Task brief: Once the line containing "Every image in" is found, please copy it and all lines after it through the end of the records, exactly, leaving out pictures.

--------------------------------

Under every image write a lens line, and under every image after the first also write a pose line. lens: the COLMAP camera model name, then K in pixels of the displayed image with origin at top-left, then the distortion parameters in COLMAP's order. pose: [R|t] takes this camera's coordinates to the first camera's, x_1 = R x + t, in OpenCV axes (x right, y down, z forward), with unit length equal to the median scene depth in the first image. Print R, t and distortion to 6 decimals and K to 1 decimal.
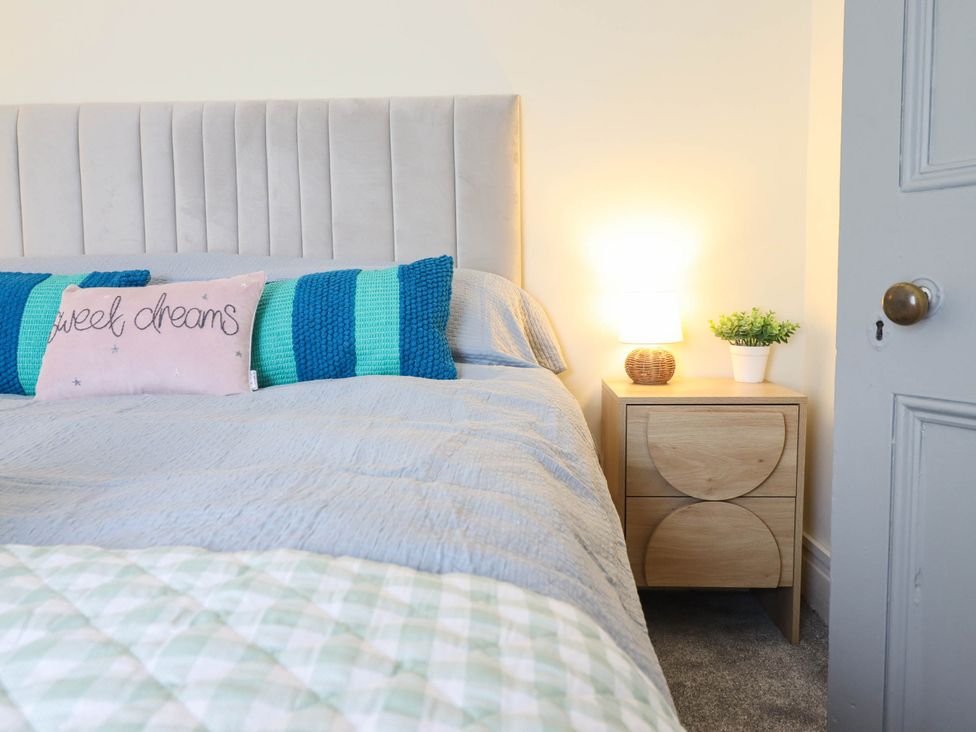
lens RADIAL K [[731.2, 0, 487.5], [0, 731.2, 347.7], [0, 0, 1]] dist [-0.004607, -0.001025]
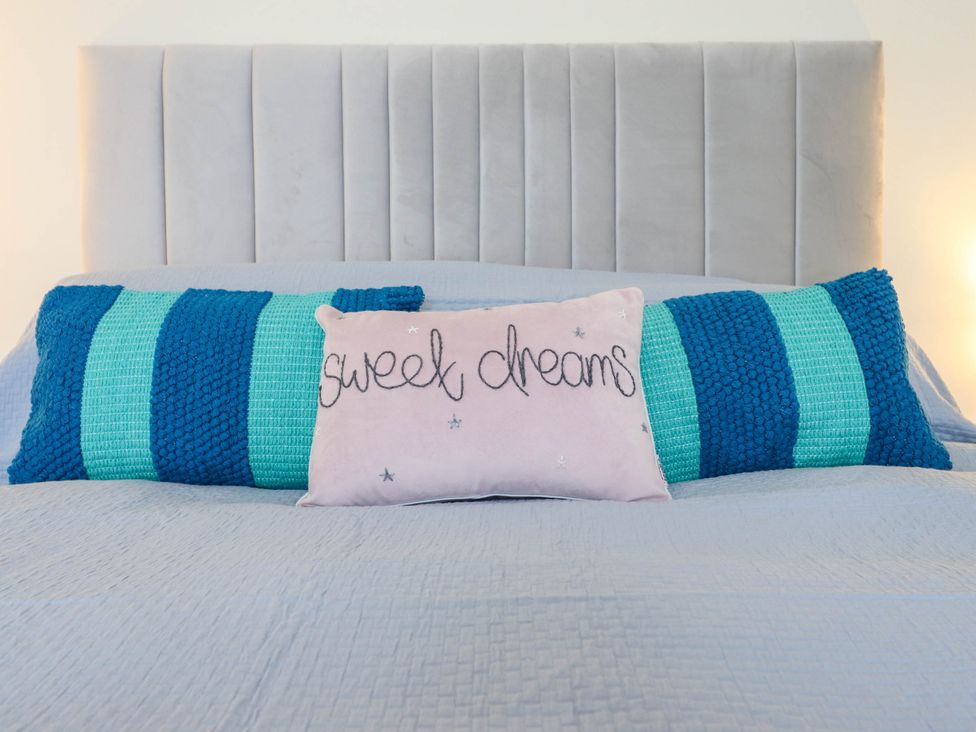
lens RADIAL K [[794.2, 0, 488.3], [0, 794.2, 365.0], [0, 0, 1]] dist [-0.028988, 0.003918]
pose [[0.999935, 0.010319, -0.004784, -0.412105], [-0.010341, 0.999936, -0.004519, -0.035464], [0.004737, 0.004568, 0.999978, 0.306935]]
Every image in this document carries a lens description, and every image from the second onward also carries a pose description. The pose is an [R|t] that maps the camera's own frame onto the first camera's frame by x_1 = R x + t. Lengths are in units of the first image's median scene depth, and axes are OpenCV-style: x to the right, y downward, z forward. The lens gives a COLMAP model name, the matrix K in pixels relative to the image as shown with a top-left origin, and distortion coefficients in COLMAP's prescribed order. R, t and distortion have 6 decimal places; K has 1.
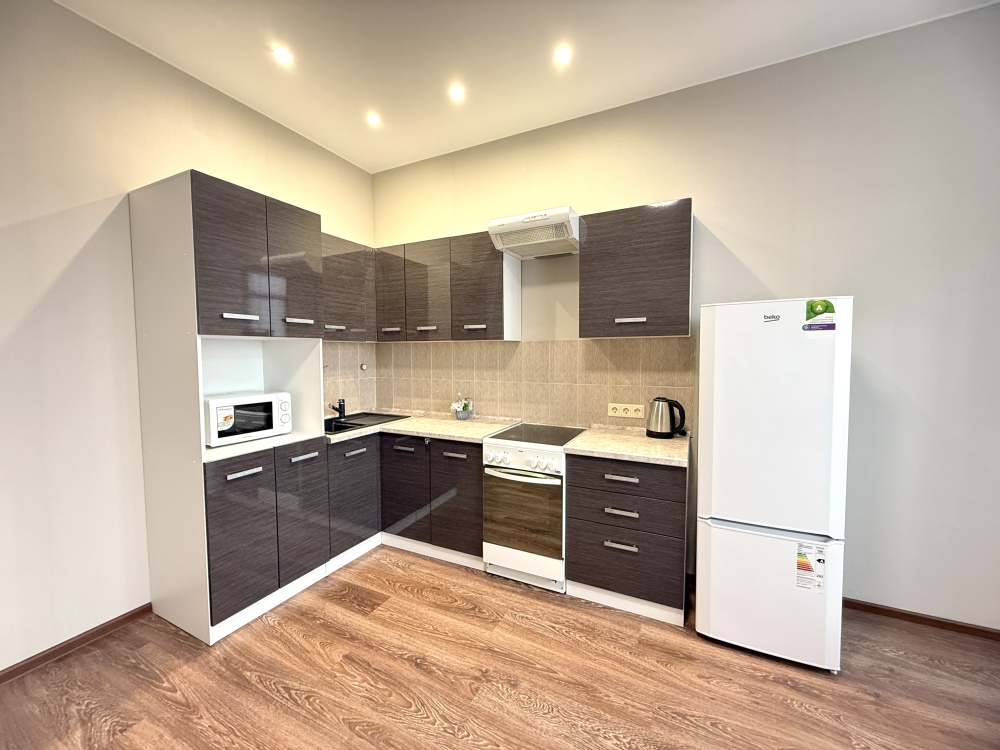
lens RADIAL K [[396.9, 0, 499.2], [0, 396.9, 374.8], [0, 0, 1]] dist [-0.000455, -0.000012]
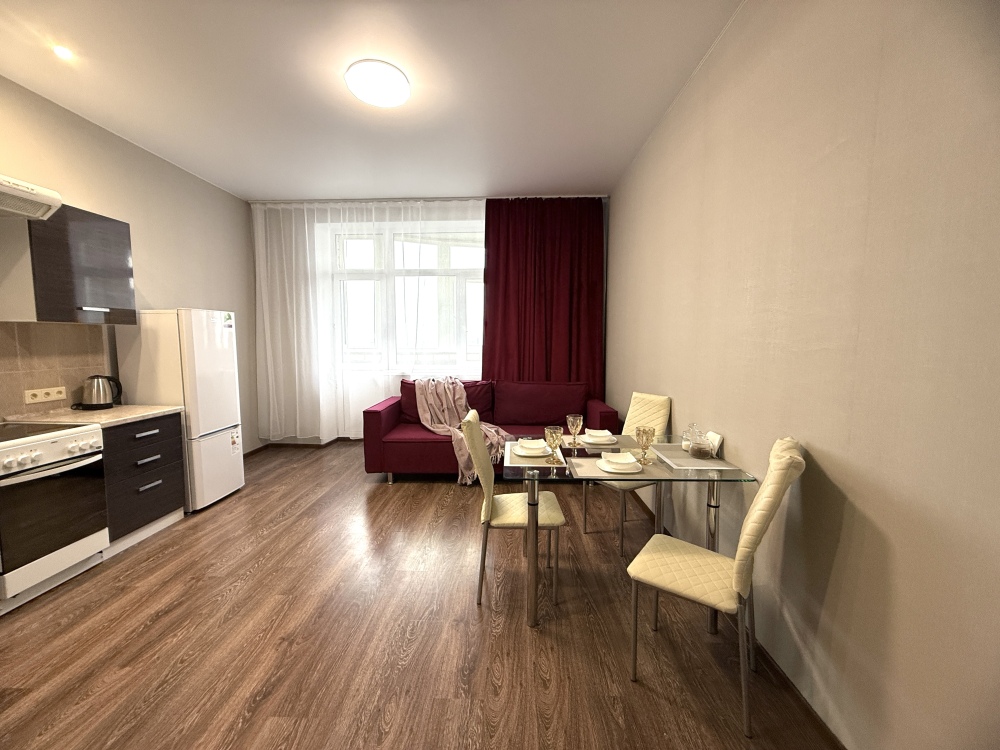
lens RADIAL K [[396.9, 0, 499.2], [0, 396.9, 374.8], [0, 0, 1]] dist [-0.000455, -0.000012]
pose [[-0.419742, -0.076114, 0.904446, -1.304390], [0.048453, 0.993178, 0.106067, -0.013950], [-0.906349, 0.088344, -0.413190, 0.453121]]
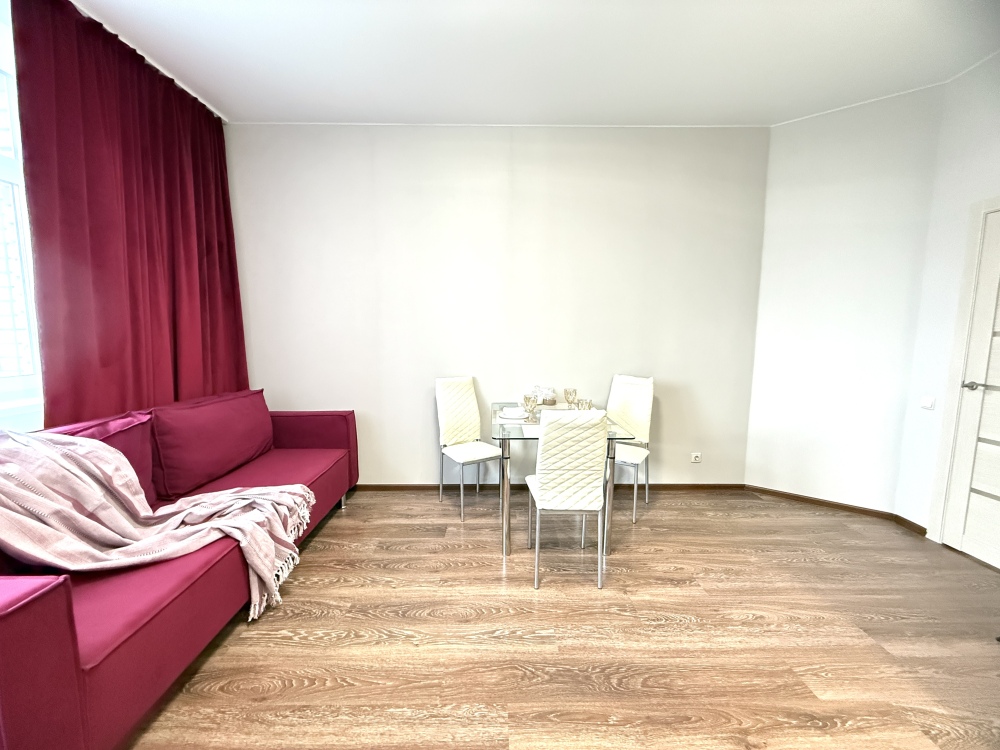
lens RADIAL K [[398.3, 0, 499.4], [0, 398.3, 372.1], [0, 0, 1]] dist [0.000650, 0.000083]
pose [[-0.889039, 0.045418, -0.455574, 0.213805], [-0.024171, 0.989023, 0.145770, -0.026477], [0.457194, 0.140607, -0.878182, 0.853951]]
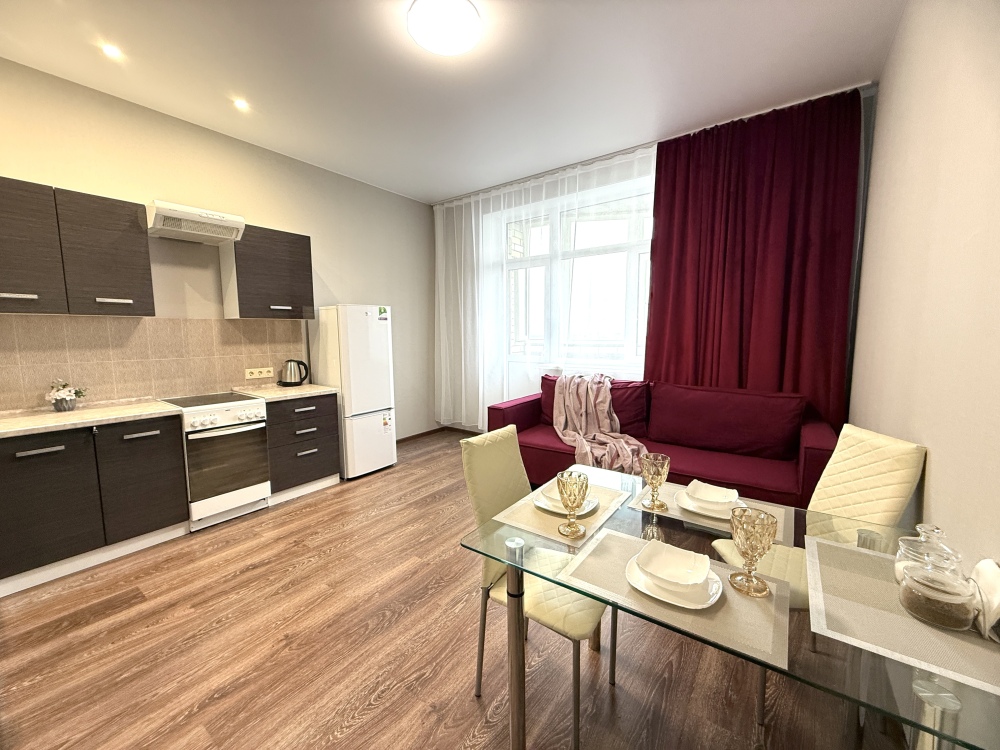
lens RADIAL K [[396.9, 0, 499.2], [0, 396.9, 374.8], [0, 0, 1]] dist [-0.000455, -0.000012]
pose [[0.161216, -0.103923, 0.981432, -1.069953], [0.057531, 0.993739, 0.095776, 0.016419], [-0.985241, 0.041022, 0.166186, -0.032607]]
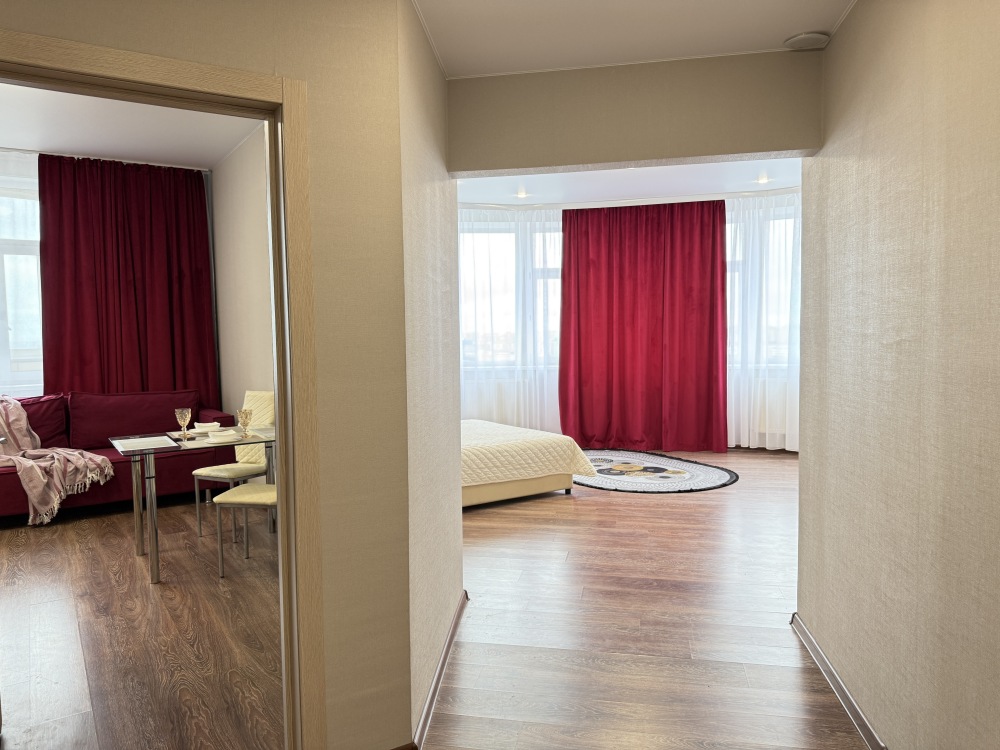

--------------------------------

Expected answer:
Every image in this document carries a lens description, and every image from the second onward also carries a pose description. The pose is an [R|t] that maps the camera's own frame onto the first camera's frame by x_1 = R x + t. Lengths are in units of the first image's median scene depth, and axes are OpenCV-style: x to the right, y downward, z forward. The lens gives a COLMAP model name, the matrix K in pixels relative to the image as shown with a top-left origin, and distortion coefficients in COLMAP's prescribed order. R, t and distortion have 6 decimal places; K has 1.
lens RADIAL K [[396.9, 0, 499.2], [0, 396.9, 374.8], [0, 0, 1]] dist [-0.000455, -0.000012]
lens RADIAL K [[396.9, 0, 499.2], [0, 396.9, 374.8], [0, 0, 1]] dist [-0.000455, -0.000012]
pose [[-0.419742, -0.076114, 0.904446, -1.304390], [0.048453, 0.993178, 0.106067, -0.013950], [-0.906349, 0.088344, -0.413190, 0.453121]]
lens RADIAL K [[398.3, 0, 499.4], [0, 398.3, 372.1], [0, 0, 1]] dist [0.000650, 0.000083]
pose [[-0.889039, 0.045418, -0.455574, 0.213805], [-0.024171, 0.989023, 0.145770, -0.026477], [0.457194, 0.140607, -0.878182, 0.853951]]
lens RADIAL K [[396.9, 0, 499.2], [0, 396.9, 374.8], [0, 0, 1]] dist [-0.000455, -0.000012]
pose [[0.161216, -0.103923, 0.981432, -1.069953], [0.057531, 0.993739, 0.095776, 0.016419], [-0.985241, 0.041022, 0.166186, -0.032607]]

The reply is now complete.